Palace Theater Light
- Component type: Carbon-filament
- Working principle: Incandescence

= Palace Theater Light =

World's second longest-lasting light bulb

The Palace Theater Light, also known as the Eternal Light, is an incandescent light bulb recognized by the Guinness Book of World Records as being the second oldest continuously operating light bulb in the world behind the Centennial Light. It is kept at the Stockyards Museum in Fort Worth, Texas.

== History ==
The Palace Theater Light was made by the Shelby Electric Company and has a carbon filament. It was installed on September 21, 1908, at the backstage of the Byers Opera House, and has been running since. A while later, a sign was placed to tell people not to turn the light off. The light survived when the opera house became the Palace Theater, and survived several power outages. It was put on its own circuit breaker "that was permanently set to 'on. The theater house was marked for demolition in 1977, and the light bulb went to the local home of a man. He later said that he was aging and needed help taking care of it, which was followed in 1991 by the Stockyards Museum in Fort Worth Stockyards in Fort Worth, Texas, taking possession of it. They put it in a glass case and made sure that it ran 24 hours a day.

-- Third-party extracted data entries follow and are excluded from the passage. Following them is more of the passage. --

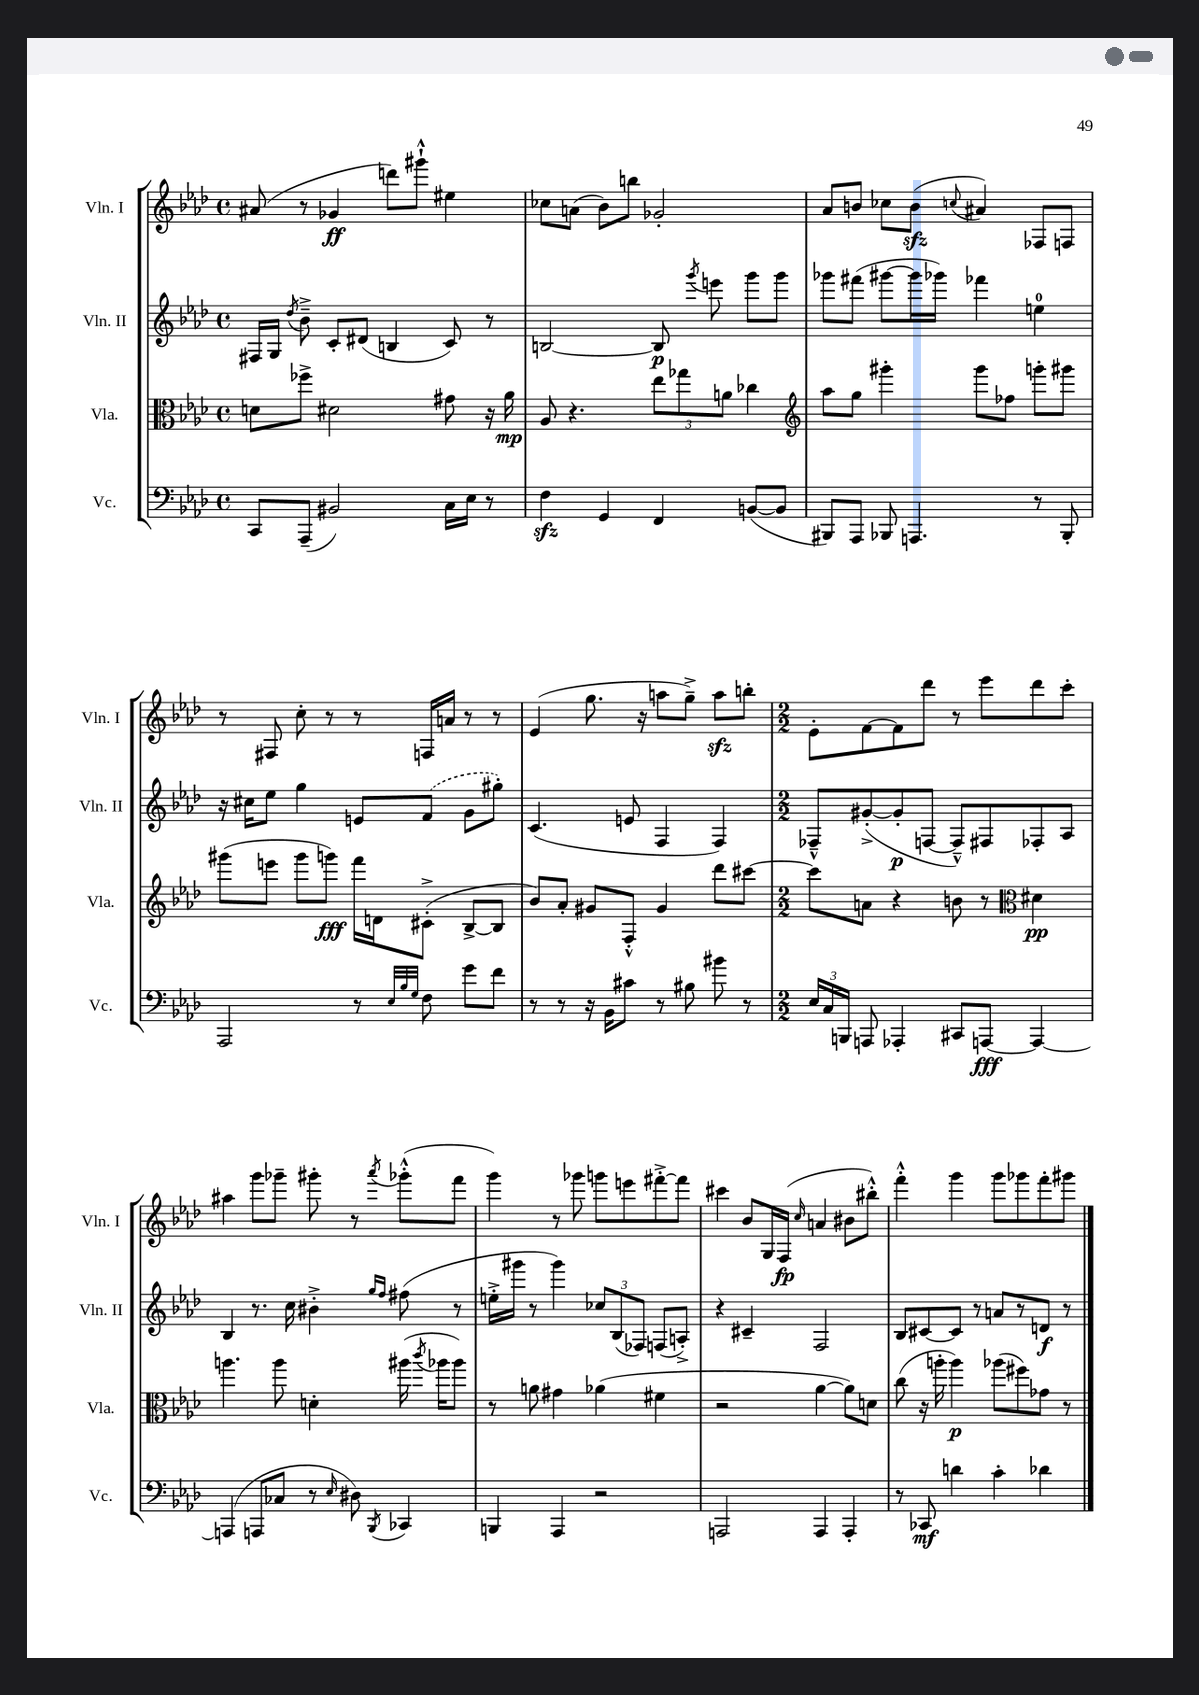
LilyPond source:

<<
\new StaffGroup <<
\new Staff = "s0" \with { instrumentName = "Vln. I" shortInstrumentName = "Vln. I" } {
    \clef treble \key aes \major \defaultTimeSignature \time 4/4
    \autoBeamOff ais'8( r8 ges'4\ff d'''8[) gis'''8]-!-^ eis''4 |
    ces''8[ a'8]( bes'8[) b''8] ges'2-. |
    aes'8[ b'8] ces''8[ b'8]\sfz( \appoggiatura { c''8 } ais'4) fes8[ f8] |
    r8 fis8 c''8-. r8 r8 f16[ a'16] r8 r8 |
    ees'4( g''8. r16 a''8[ g''8]--->) a''8[\sfz b''8]-. |
    \numericTimeSignature \time 2/2 ees'8[-. f'8~ f'8 des'''8] r8 ees'''8[ des'''8 c'''8]-. |
    ais''4 g'''8[ ges'''8]-- gis'''8-. r8 \acciaccatura { aes'''8 } ges'''8[-.-^( f'''8] |
    g'''4) r8 ges'''8 g'''8[ e'''8 fis'''8~-.-> fis'''8] |
    cis'''4 bes'8[ g16 f16]\fp( \grace { c''16 } a'4 bis'8[ bis''8]-.-^) |
    f'''4-.-^ g'''4 g'''8[ ges'''8 f'''8-. gis'''8] \bar "|." |
}
\new Staff = "s1" \with { instrumentName = "Vln. II" shortInstrumentName = "Vln. II" } {
    \clef treble \key aes \major \defaultTimeSignature \time 4/4
    \autoBeamOff fis16[ g16] \acciaccatura { des''8 } bes'8---> c'8[-. dis'8]( b4 c'8) r8 |
    b2~ b8\p \acciaccatura { g'''8 } e'''8 g'''8[ g'''8] |
    ges'''8[ fis'''8]( gis'''8[~ gis'''16 ges'''16]) fes'''4 e''4-0 |
    r16 cis''16[ ees''8] g''4 e'8[ \once \slurDashed f'8]( g'8[ gis''8]-.) |
    c'4.( e'8 f4 f4) |
    \numericTimeSignature \time 2/2 fes8[---^ gis'8~-.->( gis'8-.\p f8]~ f8[---^) fis8 fes8-. aes8] |
    bes4 r8. c''16 bis'4-.-> \grace { g''16[ f''16] } fis''8( r8 |
    e''16[-.-> gis'''16] r8 gis'''4) \tuplet 3/2 { ces''8[ bes8( fes8]) } f8[( a8]-.->) |
    r4 cis'4-- f2 |
    bes8[ cis'8~ cis'8] r8 a'8[ r8 d'8]\f r8 \bar "|." |
}
\new Staff = "s2" \with { instrumentName = "Vla." shortInstrumentName = "Vla." } {
    \clef alto \key aes \major \defaultTimeSignature \time 4/4
    \autoBeamOff d'8[ fes''8]-> dis'2 gis'8 r16 aes'16\mp |
    aes8 r4. \tuplet 3/2 { ees''8[ ges''8 a'8] } ces''4 |
    \clef treble aes''8[ g''8] gis'''4-. gis'''8[ fes''8] g'''8[-. gis'''8] |
    gis'''8[( e'''8] gis'''8[ g'''8]\fff) f'''16[ d'16 cis'8]-.->( bes8[~-> bes8] |
    bes'8[) aes'8]-. gis'8[ f8]-.-^ gis'4 des'''8[ cis'''8]~ |
    \numericTimeSignature \time 2/2 cis'''8[ a'8] r4 b'8 r8 \clef alto dis'4\pp |
    a''4. a''8 d'4-. ais''16( \acciaccatura { c'''8 } aes''16[ aes''8]) |
    r8 a'8 gis'4 aes'4( fis'4 |
    r2 aes'4~ aes'8[) d'8] |
    c''8( r16 a''16-. a''4\p) aes''8[( fis''8) ges'8] r8 \bar "|." |
}
\new Staff = "s3" \with { instrumentName = "Vc." shortInstrumentName = "Vc." } {
    \clef bass \key aes \major \defaultTimeSignature \time 4/4
    \autoBeamOff c,8[ aes,,8]--( bis,2) c16[ ees16] r8 |
    f4\sfz g,4 f,4 b,8[~( b,8] |
    bis,,8[) aes,,8] bes,,8 a,,4. r8 bes,,8-. |
    aes,,2 r8 \grace { ees32[ bes32 g32] } f8 g'8[ f'8] |
    r8 r8 r16 bes,16[ cis'8] r8 bis8 bis'8 r8 |
    \numericTimeSignature \time 2/2 \tuplet 3/2 { ees16[ c16 b,,16] } a,,8 aes,,4-. cis,8[ a,,8]~\fff a,,4~ |
    a,,4( a,,8[ ces8] r8 \grace { ees16 } dis8) \acciaccatura { bes,,8 } ces,4 |
    b,,4 aes,,4 r2 |
    a,,2 a,,4 a,,4-. |
    r8 ces,8\mf d'4 c'4-. des'4 \bar "|." |
}
>>
>>
\layout { \context { \Score \remove "Bar_number_engraver" } }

The museum occasionally experiences power outages which causes the bulb to turn off. The bulb has its own power supply.

The Palace Theater Light was once thought to be the longest-running light bulb in the world. It appeared in the 1970 edition of the Guinness Book of World Records before it was replaced by the Centennial Light two years later when it was discovered to be older. The Palace Theater Light is now recognized as the second longest-running light bulb in the world. The museum holds birthday parties for the light bulb every September, and radio broadcaster Paul Harvey would give the bulb birthday wishes. It is not known why the bulb has lasted for so long. Speculators have suggested that it is because it does not get turned on and off, because it has a low wattage, or because it has less air inside due to how it was sealed. The bulb is not kept at its original brightness, as it is dimmed to preserve its lifespan.